Once it’s safe to go out again, how the tourist-focused businesses of New Paltz are operated is likely to be quite different than anything seen before. That’s an expectation held by some local entrepreneurs, which they discussed during an online forum last Thursday.
Michelle and James Walsh, owners of Mudd Puddle Coffee Roasters & Cafe as well as the Gardiner-based Yard Owl Brewery, were the guest speakers at this week’s forum. Both of their businesses have been shuttered to on-site customers since March 16, and while the brewery has ample space to safely welcome visitors back once the governors allows it, the cafe is tiny and social distancing not very feasible given its layout. The Walshes are renovating the space to make customers feel safe coming inside at all. There will also be less indoor seating, and they are expecting that fewer people will want to pay with cash, which is a stark contrast for a shop where credit cards weren’t even accepted just a few months back.
The idea of what being open to customers with social-distance restrictions in place makes Lagusta Yearwood, owner of Commissary and Lagusta’s Luscious, “nervous,” out of a concern for having to become a “hall monitor” for customers. Before the mass closure, employees moved tables apart, and customers “pulled them back together.” Michelle Walsh agreed, saying that visitors to the market continued to congregate in the seating area outside her shop even after it was closed to minimize spread of the virus, which can be spread by people who do not manifest symptoms.
“People want to gather and talk,” said James.
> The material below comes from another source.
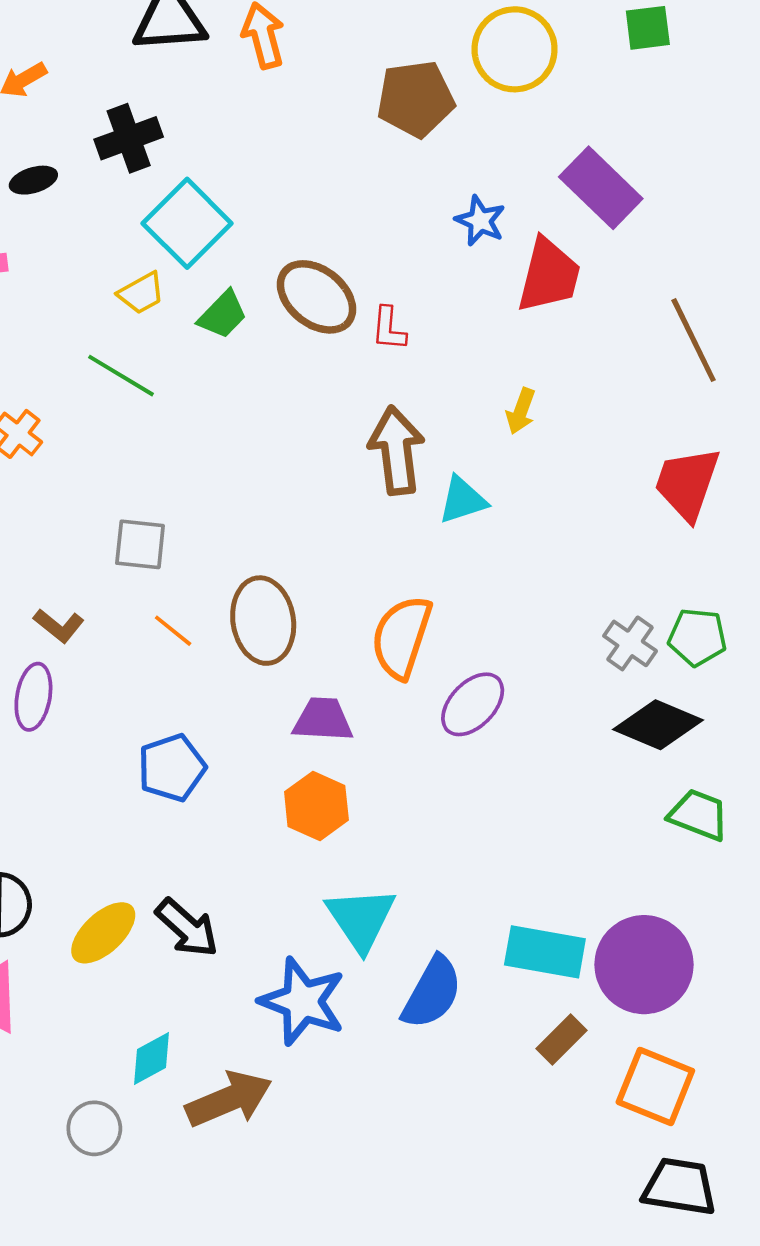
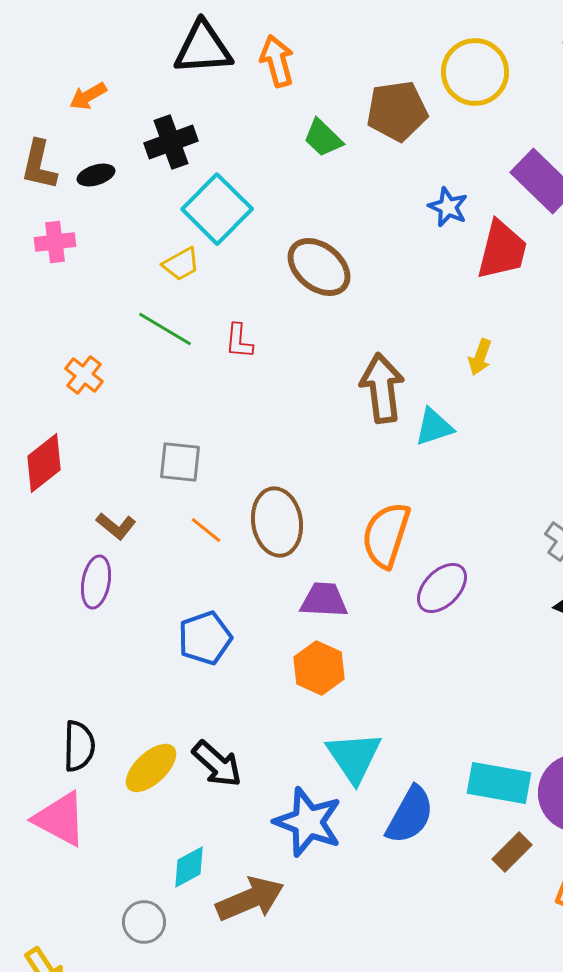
green trapezoid: (223, 315) -> (323, 138), moved, turned 90
red L-shape: (389, 329) -> (239, 341), moved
Theresa Fall, who owns the Jar’d Wine Pub and co-owns the Parish restaurant in Water Street Market where Mudd Puddle is located, echoed concerns about how the tourist season will be impacted by the pandemic. “We get through the winter because of the summer,” she said, and that’s when the money is made to pay the rent for the year. Fall has been approved for funding under the Payroll Protection Program for one business, which may soften that blow. The Walshes said that all their employees were college students whose families wanted them back home; they are expecting to run the cafe with only the help of their eldest daughter for the time being, according to James. He’ll manage Yard Owl on his own.
As the economic shutdown continues, business will continue to be operated in new and unusual ways. Yearwood said that “selling a pound of asparagus with a latte” is not out of the question to bring money in. The new New Paltz may feature a lot less customer contact and a lot more unusual pairings such as that one as business owners struggle to keep the lights on.